Updated patch posted, with better function names and removed trailing slash handling after realizing that path.inc does that for us.

#17 looks all clean, good and shiny, except for that:

  $mask_length = max(array_keys($item['mask']));
  for ($i = 0; $i <= $mask_length; $i++) {
    // build $mask_part
    $mask .= $prefix . $mask_part;
  }
  $mask = '#^'. $mask . $suffix .'$#';

First it would be cleaner to have the $suffix addition moved inside the loop (to be consistent with the $prefix). Then, I think the $mask_length is wrong, it should probably be something like:

  $mask_length = max(array_keys($item['mask'])),max(array_keys($item['_parts']));

Finally, because %d is equal to %, why not dropping it?

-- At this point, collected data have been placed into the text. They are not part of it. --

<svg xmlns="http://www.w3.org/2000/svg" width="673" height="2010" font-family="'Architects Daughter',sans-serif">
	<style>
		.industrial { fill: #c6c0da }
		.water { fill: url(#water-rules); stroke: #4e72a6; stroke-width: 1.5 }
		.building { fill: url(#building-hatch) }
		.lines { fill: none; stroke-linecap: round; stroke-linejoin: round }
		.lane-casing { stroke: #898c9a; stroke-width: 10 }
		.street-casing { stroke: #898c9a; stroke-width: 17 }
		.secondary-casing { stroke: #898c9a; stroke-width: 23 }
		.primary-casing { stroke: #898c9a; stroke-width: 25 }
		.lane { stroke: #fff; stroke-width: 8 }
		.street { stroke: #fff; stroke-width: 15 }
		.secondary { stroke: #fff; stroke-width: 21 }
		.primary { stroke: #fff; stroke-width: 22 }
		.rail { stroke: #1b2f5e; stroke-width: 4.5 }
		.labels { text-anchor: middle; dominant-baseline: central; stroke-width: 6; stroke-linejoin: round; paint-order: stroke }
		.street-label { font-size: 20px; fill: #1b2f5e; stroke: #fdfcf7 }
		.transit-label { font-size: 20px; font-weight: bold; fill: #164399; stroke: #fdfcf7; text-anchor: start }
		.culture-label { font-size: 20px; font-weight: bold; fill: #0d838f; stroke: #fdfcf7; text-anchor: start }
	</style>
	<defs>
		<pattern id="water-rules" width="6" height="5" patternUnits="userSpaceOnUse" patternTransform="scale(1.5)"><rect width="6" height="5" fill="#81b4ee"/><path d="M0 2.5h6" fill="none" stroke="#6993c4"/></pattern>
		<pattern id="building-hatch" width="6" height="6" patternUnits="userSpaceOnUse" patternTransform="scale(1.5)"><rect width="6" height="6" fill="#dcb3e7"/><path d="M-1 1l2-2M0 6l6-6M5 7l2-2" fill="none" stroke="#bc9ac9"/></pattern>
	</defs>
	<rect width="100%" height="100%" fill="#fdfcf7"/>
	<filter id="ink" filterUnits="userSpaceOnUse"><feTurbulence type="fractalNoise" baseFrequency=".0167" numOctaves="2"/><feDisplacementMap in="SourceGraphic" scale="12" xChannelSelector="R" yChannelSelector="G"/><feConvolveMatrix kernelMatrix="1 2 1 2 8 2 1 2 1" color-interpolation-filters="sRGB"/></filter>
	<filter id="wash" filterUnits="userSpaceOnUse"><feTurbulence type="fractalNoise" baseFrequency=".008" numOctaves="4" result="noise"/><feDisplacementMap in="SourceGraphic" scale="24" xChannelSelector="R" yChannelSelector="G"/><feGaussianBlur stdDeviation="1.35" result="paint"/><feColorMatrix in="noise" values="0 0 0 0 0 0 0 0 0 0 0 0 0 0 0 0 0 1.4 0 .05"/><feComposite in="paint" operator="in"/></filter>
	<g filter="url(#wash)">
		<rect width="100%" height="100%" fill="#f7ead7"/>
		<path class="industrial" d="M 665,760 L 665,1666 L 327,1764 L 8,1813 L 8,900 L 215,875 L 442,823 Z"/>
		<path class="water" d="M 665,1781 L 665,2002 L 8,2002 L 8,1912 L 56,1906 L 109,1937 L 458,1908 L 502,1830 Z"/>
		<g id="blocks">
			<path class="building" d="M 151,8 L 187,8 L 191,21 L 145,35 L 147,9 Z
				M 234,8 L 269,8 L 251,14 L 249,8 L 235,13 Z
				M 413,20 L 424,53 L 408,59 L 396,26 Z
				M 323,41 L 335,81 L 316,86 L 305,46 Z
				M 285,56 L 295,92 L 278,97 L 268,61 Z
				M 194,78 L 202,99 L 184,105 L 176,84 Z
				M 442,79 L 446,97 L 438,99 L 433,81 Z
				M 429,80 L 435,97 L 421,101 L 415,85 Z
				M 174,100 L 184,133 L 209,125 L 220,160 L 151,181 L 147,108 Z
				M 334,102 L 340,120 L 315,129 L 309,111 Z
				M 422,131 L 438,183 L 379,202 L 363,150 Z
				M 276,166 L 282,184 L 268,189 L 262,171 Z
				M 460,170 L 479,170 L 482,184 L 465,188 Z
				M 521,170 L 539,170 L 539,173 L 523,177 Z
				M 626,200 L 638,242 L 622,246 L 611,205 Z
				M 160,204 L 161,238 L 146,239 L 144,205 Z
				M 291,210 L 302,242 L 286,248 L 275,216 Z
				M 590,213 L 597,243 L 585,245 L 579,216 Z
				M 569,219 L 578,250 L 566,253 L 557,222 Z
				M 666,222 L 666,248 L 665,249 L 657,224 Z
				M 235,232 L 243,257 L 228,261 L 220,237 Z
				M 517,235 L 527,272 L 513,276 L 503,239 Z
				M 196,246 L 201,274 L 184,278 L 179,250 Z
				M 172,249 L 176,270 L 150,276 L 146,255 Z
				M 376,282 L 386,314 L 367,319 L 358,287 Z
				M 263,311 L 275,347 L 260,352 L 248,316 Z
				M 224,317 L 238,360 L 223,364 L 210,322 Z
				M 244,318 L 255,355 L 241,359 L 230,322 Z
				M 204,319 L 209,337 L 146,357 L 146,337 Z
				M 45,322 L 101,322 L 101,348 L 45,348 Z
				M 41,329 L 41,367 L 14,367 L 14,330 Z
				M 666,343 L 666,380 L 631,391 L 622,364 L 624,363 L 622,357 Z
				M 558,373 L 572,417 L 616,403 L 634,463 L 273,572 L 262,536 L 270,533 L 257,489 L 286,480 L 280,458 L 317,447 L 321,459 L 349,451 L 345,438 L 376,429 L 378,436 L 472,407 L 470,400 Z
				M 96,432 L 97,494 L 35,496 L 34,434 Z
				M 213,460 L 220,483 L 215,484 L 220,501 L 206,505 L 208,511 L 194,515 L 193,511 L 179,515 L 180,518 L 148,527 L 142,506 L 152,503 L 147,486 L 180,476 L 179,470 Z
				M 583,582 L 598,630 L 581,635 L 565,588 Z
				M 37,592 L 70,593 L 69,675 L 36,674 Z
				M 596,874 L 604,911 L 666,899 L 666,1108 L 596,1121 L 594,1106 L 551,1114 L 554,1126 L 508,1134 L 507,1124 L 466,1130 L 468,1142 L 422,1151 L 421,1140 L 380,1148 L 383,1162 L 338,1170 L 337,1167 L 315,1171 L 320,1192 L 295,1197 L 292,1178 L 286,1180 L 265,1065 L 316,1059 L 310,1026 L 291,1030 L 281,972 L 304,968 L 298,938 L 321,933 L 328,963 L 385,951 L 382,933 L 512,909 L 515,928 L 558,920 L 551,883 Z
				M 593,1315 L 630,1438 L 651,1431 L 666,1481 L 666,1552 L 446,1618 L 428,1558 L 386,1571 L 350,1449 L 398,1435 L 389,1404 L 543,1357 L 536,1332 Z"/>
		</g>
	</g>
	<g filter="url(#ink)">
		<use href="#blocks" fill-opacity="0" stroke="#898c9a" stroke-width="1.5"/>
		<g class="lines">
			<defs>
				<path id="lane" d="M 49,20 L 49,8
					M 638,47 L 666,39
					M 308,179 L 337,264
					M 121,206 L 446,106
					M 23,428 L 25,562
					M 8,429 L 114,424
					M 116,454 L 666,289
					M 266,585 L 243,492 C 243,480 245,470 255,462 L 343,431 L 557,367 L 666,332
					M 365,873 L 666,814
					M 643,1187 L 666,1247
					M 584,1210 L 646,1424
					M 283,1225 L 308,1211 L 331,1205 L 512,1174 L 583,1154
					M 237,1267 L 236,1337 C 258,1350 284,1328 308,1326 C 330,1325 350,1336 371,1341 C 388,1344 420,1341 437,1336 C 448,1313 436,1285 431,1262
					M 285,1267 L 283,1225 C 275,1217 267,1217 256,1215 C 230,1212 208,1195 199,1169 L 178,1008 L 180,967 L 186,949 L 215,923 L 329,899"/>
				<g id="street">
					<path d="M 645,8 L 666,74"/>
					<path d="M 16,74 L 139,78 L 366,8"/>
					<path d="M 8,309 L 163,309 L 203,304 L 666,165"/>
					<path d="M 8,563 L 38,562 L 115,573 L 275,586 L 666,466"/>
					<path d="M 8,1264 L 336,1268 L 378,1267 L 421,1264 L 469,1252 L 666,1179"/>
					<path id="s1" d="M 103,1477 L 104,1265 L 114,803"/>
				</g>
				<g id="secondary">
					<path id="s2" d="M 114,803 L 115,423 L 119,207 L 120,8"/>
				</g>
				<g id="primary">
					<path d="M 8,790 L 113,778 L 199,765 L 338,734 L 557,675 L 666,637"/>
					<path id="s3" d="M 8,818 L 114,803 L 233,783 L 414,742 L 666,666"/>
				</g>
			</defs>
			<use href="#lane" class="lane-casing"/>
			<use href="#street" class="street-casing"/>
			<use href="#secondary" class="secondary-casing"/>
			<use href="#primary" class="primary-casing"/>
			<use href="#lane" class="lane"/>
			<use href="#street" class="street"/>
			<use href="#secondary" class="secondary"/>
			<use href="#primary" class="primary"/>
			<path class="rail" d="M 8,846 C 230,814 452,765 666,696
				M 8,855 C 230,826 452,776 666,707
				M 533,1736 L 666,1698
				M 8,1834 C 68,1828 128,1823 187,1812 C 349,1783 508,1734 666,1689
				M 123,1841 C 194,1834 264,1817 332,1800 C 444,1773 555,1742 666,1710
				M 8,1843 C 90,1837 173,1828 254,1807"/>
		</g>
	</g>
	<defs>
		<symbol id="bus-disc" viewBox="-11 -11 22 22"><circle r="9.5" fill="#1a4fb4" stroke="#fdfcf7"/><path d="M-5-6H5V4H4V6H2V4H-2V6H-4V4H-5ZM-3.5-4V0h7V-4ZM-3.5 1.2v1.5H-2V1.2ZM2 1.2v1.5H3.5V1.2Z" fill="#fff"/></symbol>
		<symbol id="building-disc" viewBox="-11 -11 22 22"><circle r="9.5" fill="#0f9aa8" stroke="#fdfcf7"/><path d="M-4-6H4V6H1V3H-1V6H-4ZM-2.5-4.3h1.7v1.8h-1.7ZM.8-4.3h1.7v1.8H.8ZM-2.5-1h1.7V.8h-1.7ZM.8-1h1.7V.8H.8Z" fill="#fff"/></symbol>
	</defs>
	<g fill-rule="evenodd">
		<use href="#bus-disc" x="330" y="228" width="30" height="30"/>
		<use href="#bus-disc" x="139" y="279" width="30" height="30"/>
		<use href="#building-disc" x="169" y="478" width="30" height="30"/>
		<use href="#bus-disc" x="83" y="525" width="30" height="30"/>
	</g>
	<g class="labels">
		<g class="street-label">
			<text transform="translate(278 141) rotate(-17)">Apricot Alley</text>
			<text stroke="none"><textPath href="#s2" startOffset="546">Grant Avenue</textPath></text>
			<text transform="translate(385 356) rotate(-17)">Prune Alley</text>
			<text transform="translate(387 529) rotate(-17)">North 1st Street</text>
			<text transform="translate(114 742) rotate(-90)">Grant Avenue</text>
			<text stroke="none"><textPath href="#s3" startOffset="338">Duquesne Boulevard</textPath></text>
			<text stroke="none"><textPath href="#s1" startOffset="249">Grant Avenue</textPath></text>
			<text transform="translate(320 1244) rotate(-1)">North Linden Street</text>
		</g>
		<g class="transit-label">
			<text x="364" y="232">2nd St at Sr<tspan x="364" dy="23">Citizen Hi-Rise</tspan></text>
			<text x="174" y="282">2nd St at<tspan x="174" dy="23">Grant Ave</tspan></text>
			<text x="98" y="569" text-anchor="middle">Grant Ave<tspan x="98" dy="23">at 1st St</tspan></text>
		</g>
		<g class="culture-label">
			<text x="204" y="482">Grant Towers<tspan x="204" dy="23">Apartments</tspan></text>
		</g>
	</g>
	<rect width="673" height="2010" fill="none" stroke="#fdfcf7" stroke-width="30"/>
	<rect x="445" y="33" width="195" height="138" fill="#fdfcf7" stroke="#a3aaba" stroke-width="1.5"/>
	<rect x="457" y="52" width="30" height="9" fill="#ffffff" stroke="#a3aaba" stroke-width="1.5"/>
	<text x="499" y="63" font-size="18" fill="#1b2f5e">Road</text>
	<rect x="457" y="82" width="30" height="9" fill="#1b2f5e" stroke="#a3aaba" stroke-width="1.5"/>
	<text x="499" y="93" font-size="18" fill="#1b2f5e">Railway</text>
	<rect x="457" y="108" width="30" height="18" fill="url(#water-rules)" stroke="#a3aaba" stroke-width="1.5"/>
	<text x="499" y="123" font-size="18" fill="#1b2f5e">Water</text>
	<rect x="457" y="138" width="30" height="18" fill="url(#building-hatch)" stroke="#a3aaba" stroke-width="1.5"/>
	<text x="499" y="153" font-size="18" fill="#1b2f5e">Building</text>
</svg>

@chx, ok drop my first and last comment from #18. What about the comment about $mask_length?

just commenting to subscribe for now. chx and I discuessed this a few weeks ago - hopefully it can add some robustness to callback handling.

fixed an edge case, added tests for 'rest', and moved the test file to the correct location

BTW, the status would be "architecture (needs review)" if we had one like that. the patch will generate errors in head, because it's the architecture that needs review. if we like the architecture then the rest of the patch will be fixed.

Patch no longer applies. (menu.test already exists)

patching file includes/menu.inc
Hunk #5 succeeded at 2408 (offset 16 lines).
Hunk #6 succeeded at 2436 (offset 16 lines).
The next patch would create the file modules/simpletest/tests/menu.test,
which already exists!  Assume -R? [n] 
Apply anyway? [n] y
patching file modules/simpletest/tests/menu.test
Patch attempted to create file modules/simpletest/tests/menu.test, which already exists.
Hunk #1 FAILED at 1.
1 out of 1 hunk FAILED -- saving rejects to file modules/simpletest/tests/menu.test.rej
patching file modules/system/system.install
Hunk #1 succeeded at 876 (offset -4 lines).
Hunk #2 succeeded at 3056 (offset 7 lines).
patching file modules/taxonomy/taxonomy.module
patching file modules/taxonomy/taxonomy.pages.inc

I tried to review this but really don't feel qualified. I did notice that it is missing a patch to menu.api.php which described the new mask property.

Minor comment - we already use "mask" for a different aspect of the menu system, so that seems like a sub-optimal term for it. Maybe 'match' or 'filter' or 'expect'?

Also, this assumes people will write the regex correctly- can we maybe have an alias for using is_numeric() or have that as a default?

I guess this is too big an API change for 7.x

subscribe.

subscribing.

Here is a simple patch for 7.x and 8.x that delivers a 404 if there are extra path arguments.

ok, well that's revealing cruft in comment, forum, and other modules. This fixes some of it.

Oops - put the if in the wrong place before - hopefully this should remove most of the exceptions.

oops missed a {

subscribing

Is this really a Drupal-defining feature? It seems rather a legacy of the old menu system.

I don't really feel like this is a "feature" of Drupal. @chx, can you provide some examples? Also, you went from working on this to being opposed to it. Is it pwolanin's approach or you've had a change of mind? Can you expand on your thinking?

Apparently the modern equivalent of this is at #1943846: Improve ParamConverterManager and developer experience for ParamConverters.